Saturday, 15 March 2014

The World Cup (Some Thoughts for the Football-Shy)

With that quadrennial festival of expectoration and tedious nil-all draws which end in dramatic penalty shoot-outs – the World Weary Cup – nearly upon us, here are some questions for the football-shy to consider when they are unavoidably confronted with what is, surprisingly, not yet called The Beautiful Tournament.

1. Which words can Robbie Savage not pronounce?

This is a bit like asking “How long is a piece of string?” in that the list could literally go on forever. Have fun compiling it. Your starter for ten: Manchester.

2. Who has the more boring voice: Steven Gerrard or Michael Owen?

Steven Gerrard is England’s captain, a position which holds about as much status as a milk monitor in Year 4. He comes across as the scouse equivalent of Andy Murray. Michael Owen’s tone seems so disinterested one wonders if he has borderline personality disorder (he doesn’t – I checked, although he may just be undiagnosed).

3. Which channel has the more intelligent football punditry: BBC or ITV?

You’ll need an atomic microscope to find any intelligence, but one channel must be marginally less crass and inarticulate than the other. (The question is similar to asking “Who has more charisma: Ed Milliband or Michael Gove?”)

4. Is Adrian Chiles Benny Hill’s love-child?

It’ll give you something to think about when listening to his cultured voice (and looking at his Benny Hill face).

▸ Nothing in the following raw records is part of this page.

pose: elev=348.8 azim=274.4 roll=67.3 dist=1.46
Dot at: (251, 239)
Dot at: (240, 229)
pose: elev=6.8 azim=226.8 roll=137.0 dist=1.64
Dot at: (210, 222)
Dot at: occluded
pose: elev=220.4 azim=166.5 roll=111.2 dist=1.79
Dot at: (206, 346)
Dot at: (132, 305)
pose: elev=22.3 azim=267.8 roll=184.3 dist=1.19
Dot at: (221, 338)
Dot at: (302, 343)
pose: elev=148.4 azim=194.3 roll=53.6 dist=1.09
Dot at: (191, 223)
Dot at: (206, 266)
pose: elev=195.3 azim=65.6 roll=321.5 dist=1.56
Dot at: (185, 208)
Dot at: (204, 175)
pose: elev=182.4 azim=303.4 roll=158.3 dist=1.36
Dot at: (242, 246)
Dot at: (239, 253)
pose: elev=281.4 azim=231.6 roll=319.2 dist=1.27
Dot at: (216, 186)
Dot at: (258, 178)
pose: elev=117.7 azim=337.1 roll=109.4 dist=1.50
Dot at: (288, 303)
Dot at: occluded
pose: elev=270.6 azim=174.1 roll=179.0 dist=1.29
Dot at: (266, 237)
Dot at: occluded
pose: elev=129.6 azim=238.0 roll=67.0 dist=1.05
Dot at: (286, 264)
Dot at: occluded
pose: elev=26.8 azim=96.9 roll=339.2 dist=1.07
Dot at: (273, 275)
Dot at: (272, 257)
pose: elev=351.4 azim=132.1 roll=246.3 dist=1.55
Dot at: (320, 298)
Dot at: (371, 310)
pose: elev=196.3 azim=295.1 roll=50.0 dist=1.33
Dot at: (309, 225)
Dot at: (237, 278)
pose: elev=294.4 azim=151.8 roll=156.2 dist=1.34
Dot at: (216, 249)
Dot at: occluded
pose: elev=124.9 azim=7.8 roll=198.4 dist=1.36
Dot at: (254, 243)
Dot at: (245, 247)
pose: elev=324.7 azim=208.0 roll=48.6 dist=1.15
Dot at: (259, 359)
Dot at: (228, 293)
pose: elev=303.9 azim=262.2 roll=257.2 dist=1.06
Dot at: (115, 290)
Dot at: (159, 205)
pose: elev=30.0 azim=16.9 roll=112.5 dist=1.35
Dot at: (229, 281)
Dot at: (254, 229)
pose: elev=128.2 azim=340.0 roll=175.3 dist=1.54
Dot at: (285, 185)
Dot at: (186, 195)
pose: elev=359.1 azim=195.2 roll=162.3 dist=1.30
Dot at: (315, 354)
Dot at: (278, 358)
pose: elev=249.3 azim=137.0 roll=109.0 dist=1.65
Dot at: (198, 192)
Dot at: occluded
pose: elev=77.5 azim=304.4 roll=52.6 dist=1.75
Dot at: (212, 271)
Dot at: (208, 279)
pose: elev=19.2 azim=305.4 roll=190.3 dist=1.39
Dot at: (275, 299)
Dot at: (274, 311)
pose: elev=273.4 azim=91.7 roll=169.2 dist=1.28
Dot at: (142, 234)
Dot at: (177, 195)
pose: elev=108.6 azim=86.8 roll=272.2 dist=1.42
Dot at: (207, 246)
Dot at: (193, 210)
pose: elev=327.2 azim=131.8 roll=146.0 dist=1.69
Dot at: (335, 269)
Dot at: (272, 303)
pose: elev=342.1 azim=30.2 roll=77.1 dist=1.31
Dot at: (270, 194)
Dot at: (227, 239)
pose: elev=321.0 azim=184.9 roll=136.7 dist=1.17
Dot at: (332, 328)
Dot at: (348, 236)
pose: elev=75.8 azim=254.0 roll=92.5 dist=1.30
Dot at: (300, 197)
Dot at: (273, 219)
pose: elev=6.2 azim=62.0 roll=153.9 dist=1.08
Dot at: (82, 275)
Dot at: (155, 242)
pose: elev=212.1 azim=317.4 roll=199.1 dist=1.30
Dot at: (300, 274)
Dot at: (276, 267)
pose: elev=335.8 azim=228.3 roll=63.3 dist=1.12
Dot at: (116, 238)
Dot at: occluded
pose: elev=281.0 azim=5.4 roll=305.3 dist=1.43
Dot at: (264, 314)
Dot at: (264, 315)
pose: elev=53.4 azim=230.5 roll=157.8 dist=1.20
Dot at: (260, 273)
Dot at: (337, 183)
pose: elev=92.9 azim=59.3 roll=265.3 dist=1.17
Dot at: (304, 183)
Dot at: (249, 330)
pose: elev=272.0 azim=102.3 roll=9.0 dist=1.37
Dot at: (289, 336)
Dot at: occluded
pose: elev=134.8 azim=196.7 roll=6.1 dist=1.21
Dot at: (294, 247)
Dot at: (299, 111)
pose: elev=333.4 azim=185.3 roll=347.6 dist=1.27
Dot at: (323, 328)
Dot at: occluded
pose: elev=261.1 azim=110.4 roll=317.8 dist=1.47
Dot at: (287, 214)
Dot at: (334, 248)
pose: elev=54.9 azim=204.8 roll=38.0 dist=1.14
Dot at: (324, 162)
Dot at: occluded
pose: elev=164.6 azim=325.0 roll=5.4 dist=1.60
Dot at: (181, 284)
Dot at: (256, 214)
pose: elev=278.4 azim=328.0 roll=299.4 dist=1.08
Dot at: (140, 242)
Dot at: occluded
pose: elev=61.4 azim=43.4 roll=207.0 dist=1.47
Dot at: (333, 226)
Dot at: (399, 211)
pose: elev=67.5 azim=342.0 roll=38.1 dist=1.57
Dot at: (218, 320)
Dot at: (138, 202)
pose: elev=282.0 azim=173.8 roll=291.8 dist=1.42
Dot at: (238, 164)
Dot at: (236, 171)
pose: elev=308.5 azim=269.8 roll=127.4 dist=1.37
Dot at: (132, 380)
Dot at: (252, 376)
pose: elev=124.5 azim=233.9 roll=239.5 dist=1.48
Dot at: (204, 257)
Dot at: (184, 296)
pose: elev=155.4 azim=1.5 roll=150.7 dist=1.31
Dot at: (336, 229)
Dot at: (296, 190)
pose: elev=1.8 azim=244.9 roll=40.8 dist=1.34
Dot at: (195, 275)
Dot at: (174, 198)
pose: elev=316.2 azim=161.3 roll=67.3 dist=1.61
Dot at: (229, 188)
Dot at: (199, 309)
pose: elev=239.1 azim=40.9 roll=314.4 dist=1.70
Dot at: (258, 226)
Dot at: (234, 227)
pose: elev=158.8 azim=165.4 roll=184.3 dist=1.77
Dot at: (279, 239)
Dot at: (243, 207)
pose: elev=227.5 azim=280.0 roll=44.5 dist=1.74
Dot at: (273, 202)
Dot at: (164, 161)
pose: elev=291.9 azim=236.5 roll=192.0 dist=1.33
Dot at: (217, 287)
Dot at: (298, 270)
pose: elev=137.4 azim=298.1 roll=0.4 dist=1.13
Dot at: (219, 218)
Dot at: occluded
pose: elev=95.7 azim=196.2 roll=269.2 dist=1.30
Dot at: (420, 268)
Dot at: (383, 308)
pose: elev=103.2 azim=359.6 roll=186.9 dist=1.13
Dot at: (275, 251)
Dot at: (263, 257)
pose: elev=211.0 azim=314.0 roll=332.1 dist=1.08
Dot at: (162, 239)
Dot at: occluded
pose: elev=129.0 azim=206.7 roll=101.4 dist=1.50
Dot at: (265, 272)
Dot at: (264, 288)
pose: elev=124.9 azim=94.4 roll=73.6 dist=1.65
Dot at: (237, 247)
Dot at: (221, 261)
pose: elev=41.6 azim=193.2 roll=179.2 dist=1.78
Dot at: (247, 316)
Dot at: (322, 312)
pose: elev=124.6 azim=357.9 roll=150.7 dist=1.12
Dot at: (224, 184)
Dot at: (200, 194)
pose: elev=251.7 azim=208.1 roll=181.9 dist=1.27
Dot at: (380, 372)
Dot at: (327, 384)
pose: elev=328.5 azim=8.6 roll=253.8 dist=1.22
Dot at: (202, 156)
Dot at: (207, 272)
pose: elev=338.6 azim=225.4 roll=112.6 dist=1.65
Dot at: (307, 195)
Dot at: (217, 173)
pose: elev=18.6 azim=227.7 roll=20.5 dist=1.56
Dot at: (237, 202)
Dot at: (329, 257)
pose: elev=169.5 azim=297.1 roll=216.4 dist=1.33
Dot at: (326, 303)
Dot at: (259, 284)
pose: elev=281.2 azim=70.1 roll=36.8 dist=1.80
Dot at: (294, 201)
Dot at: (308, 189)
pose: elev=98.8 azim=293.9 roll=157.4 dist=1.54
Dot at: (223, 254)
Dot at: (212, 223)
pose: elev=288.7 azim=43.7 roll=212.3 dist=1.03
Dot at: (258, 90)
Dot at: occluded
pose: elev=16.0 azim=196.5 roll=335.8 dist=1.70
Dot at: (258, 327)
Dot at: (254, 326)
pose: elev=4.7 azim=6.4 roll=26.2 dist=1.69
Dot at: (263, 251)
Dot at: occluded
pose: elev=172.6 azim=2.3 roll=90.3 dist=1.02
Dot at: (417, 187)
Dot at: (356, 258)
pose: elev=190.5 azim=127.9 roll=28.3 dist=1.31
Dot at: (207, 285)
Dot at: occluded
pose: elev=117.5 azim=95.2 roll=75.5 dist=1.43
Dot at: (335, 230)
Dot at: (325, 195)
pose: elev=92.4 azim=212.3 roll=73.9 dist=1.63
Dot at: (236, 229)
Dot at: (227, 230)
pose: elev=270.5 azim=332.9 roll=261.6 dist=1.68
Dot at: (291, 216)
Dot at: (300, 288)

5. How many times can you hear the phrase “controversial decision”?

This is a euphemism for “mistake”. Referees make a lot of “controversial decisions”. It is a controversial decision to believe that England can win the World Cup.

6. Are football players wimps?

Whenever a footballer is kicked in the shins or goes over on his ankle there’s always some smug, armchair rugby supporter on hand to launch into a misogynistic diatribe about all footballers “behaving like girls” when they get kicked in the shins or go over on their ankles,  whereas the real men of rugby can run into a brick wall at 80mph and still not realize that they’ve been hurt (the armchair rugby supporter mistakenly reading this as a sign of masculinity and not a sign of not having evolved a brain). I gather that Ireland are better than England at rugby, which, as an Englishman with an Irish name/ancestry, leaves me somewhat conflicted. Or it would do if I cared about manly pursuits.
   I’ve been kicked in the shins and I’ve gone over on my ankle: both hurt (however, I am a wimp). 
   Watch a game of football and make your own mind up.

7. Why are England so rubbish?

The England fan vacillates between the raucous, pre-tournament bravado of “Yeah, we’ll definitely win it this time!” to the post-opening match despair of “We’re the worst team ever!”
   England are probably quite good, the footballing equivalent of the middle-set child who coasts all year, thinks they’re clever enough not to revise and is left wondering in August why everyone else did better than they did. They end up doing okay, but I expect that you need to be better than okay to win the World Cup (or, in England’s case, you need to be better than okay, you need to be on home soil so that you can have the crowd as a twelfth man in every match, and you need a Russian linesman in the final as the thirteenth man).